- _Record set_
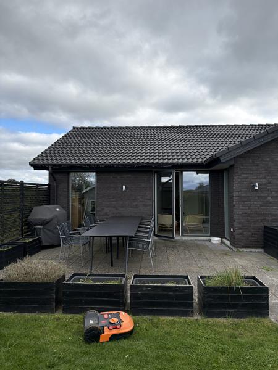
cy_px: 185
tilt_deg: +1.7
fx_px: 278
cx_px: 139
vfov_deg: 67.3
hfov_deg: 53.1
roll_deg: +0.2
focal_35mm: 26
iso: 50
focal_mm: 5.96
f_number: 1.6
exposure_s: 1/1848
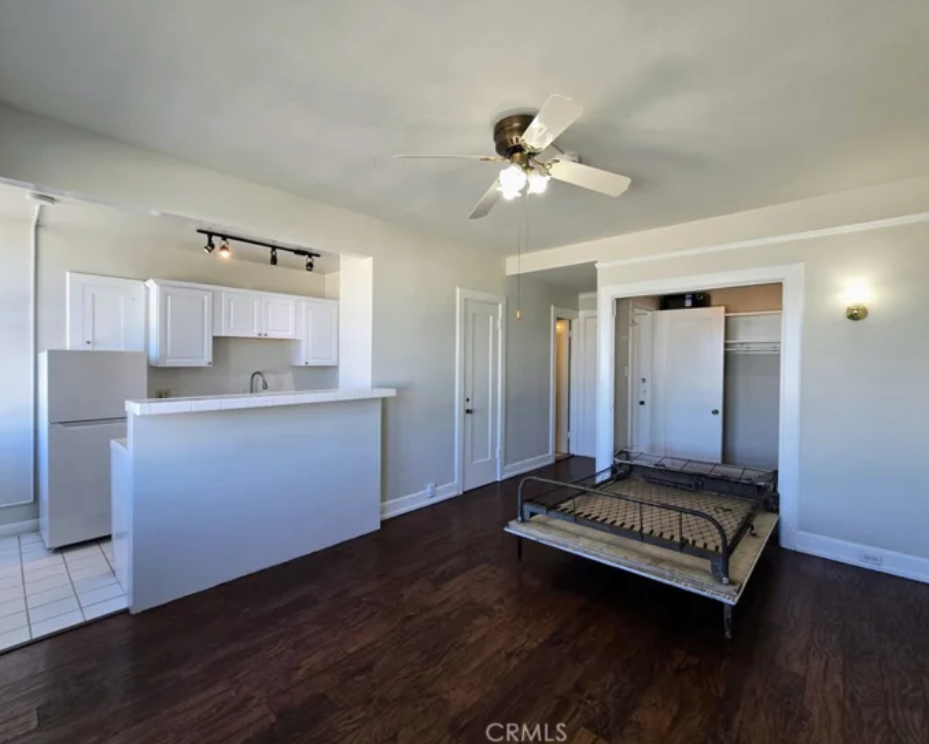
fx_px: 385
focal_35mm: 14
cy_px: 362
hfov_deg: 100.7
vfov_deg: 88.0
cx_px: 475
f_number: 2.2
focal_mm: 2.2
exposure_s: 1/120
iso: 64
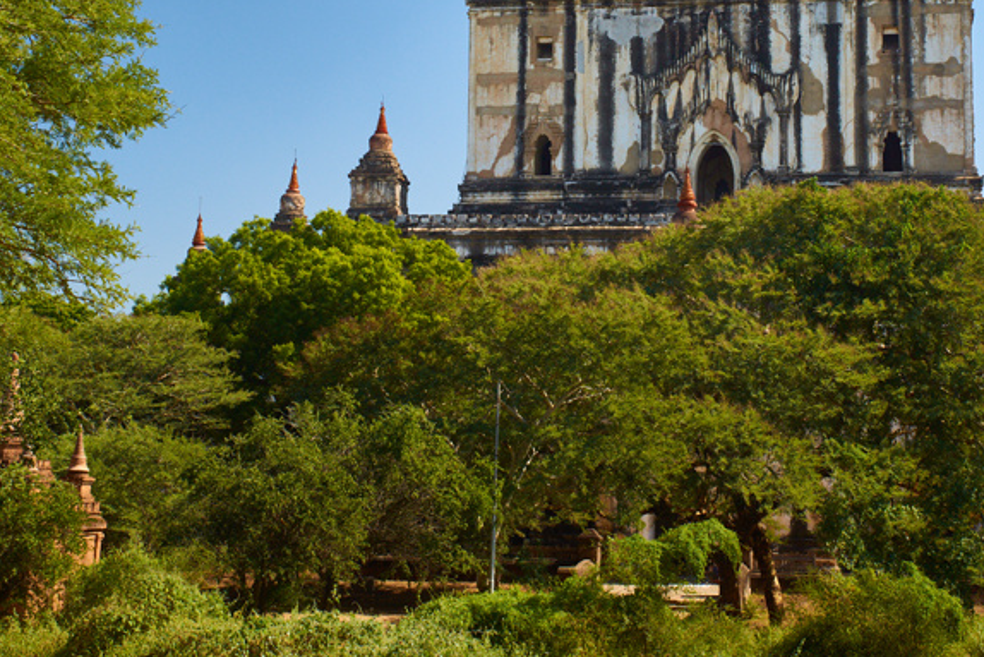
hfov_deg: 32.9
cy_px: 112
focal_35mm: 61
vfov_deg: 21.9
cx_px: 523
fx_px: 1668
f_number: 8
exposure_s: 1/125
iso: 200
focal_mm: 35
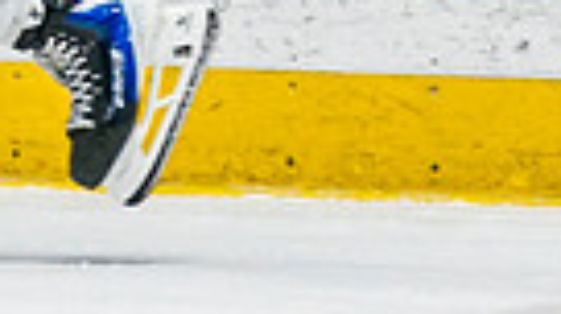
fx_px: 22471
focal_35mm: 1513
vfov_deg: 0.8
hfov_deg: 1.4
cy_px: -56
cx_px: -94
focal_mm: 135
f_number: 3.2
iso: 800
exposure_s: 1/640
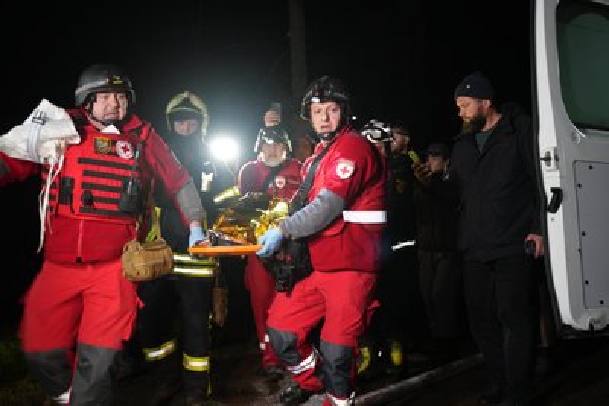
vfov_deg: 34.2
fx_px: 660
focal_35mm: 39
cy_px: 203
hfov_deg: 49.5
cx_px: 304
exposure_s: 1/40
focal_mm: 39
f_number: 2.8
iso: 800
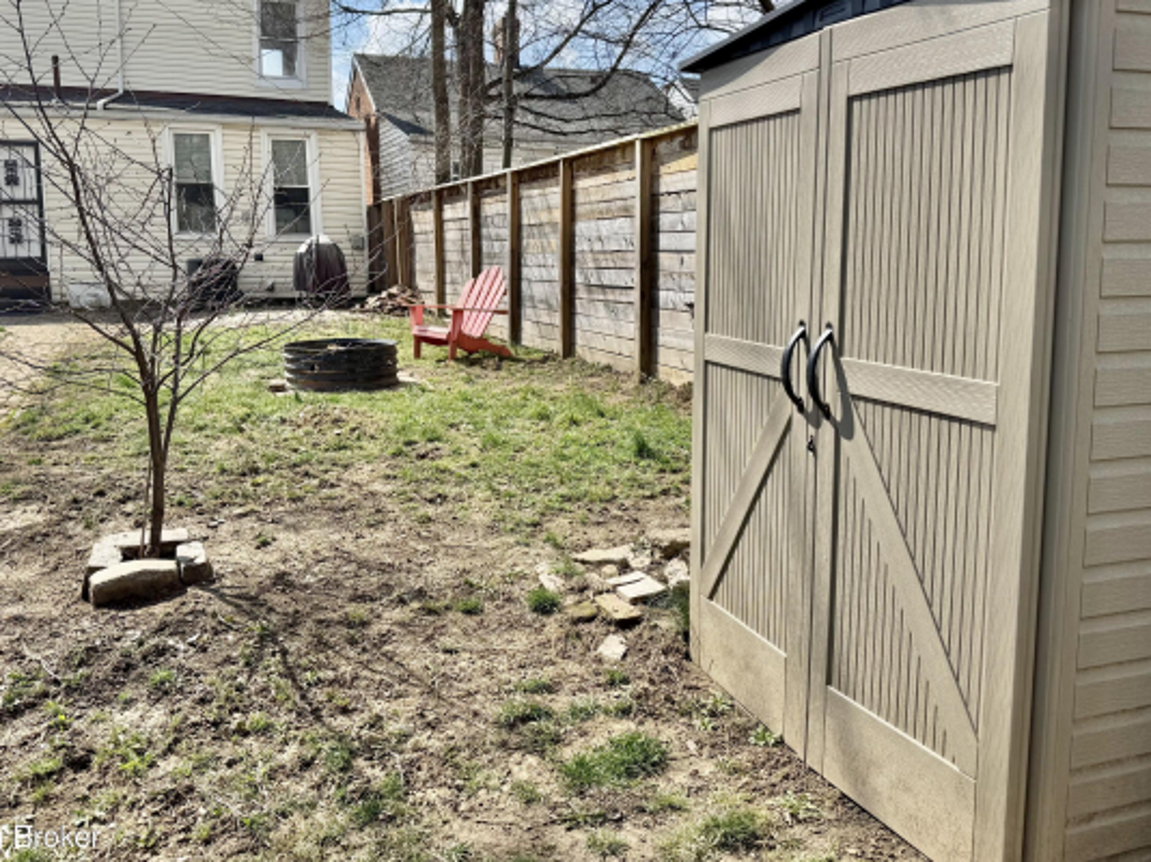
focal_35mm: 30
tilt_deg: -6.5
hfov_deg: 59.9
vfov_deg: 46.5
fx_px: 997
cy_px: 347
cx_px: 536
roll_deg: +0.2
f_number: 1.78
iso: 80
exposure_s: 1/3597
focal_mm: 6.76
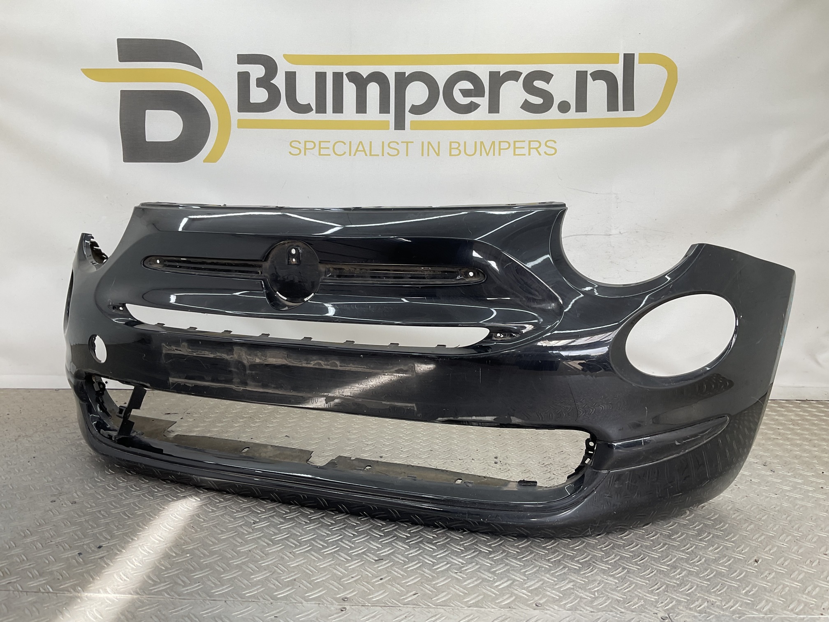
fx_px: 695
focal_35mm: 29
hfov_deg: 61.7
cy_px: 311
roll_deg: -2.1
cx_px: 414
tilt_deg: -8.1
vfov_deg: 48.2
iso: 16
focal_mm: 3
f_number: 1.8
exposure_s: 1/117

- _Exercise aim_
Repeat everything in the entries above word for word, excluding the images.

- _Exercise result_
cy_px: 185
tilt_deg: +1.7
fx_px: 278
cx_px: 139
vfov_deg: 67.3
hfov_deg: 53.1
roll_deg: +0.2
focal_35mm: 26
iso: 50
focal_mm: 5.96
f_number: 1.6
exposure_s: 1/1848
fx_px: 385
focal_35mm: 14
cy_px: 362
hfov_deg: 100.7
vfov_deg: 88.0
cx_px: 475
f_number: 2.2
focal_mm: 2.2
exposure_s: 1/120
iso: 64
hfov_deg: 32.9
cy_px: 112
focal_35mm: 61
vfov_deg: 21.9
cx_px: 523
fx_px: 1668
f_number: 8
exposure_s: 1/125
iso: 200
focal_mm: 35
fx_px: 22471
focal_35mm: 1513
vfov_deg: 0.8
hfov_deg: 1.4
cy_px: -56
cx_px: -94
focal_mm: 135
f_number: 3.2
iso: 800
exposure_s: 1/640
vfov_deg: 34.2
fx_px: 660
focal_35mm: 39
cy_px: 203
hfov_deg: 49.5
cx_px: 304
exposure_s: 1/40
focal_mm: 39
f_number: 2.8
iso: 800
focal_35mm: 30
tilt_deg: -6.5
hfov_deg: 59.9
vfov_deg: 46.5
fx_px: 997
cy_px: 347
cx_px: 536
roll_deg: +0.2
f_number: 1.78
iso: 80
exposure_s: 1/3597
focal_mm: 6.76
fx_px: 695
focal_35mm: 29
hfov_deg: 61.7
cy_px: 311
roll_deg: -2.1
cx_px: 414
tilt_deg: -8.1
vfov_deg: 48.2
iso: 16
focal_mm: 3
f_number: 1.8
exposure_s: 1/117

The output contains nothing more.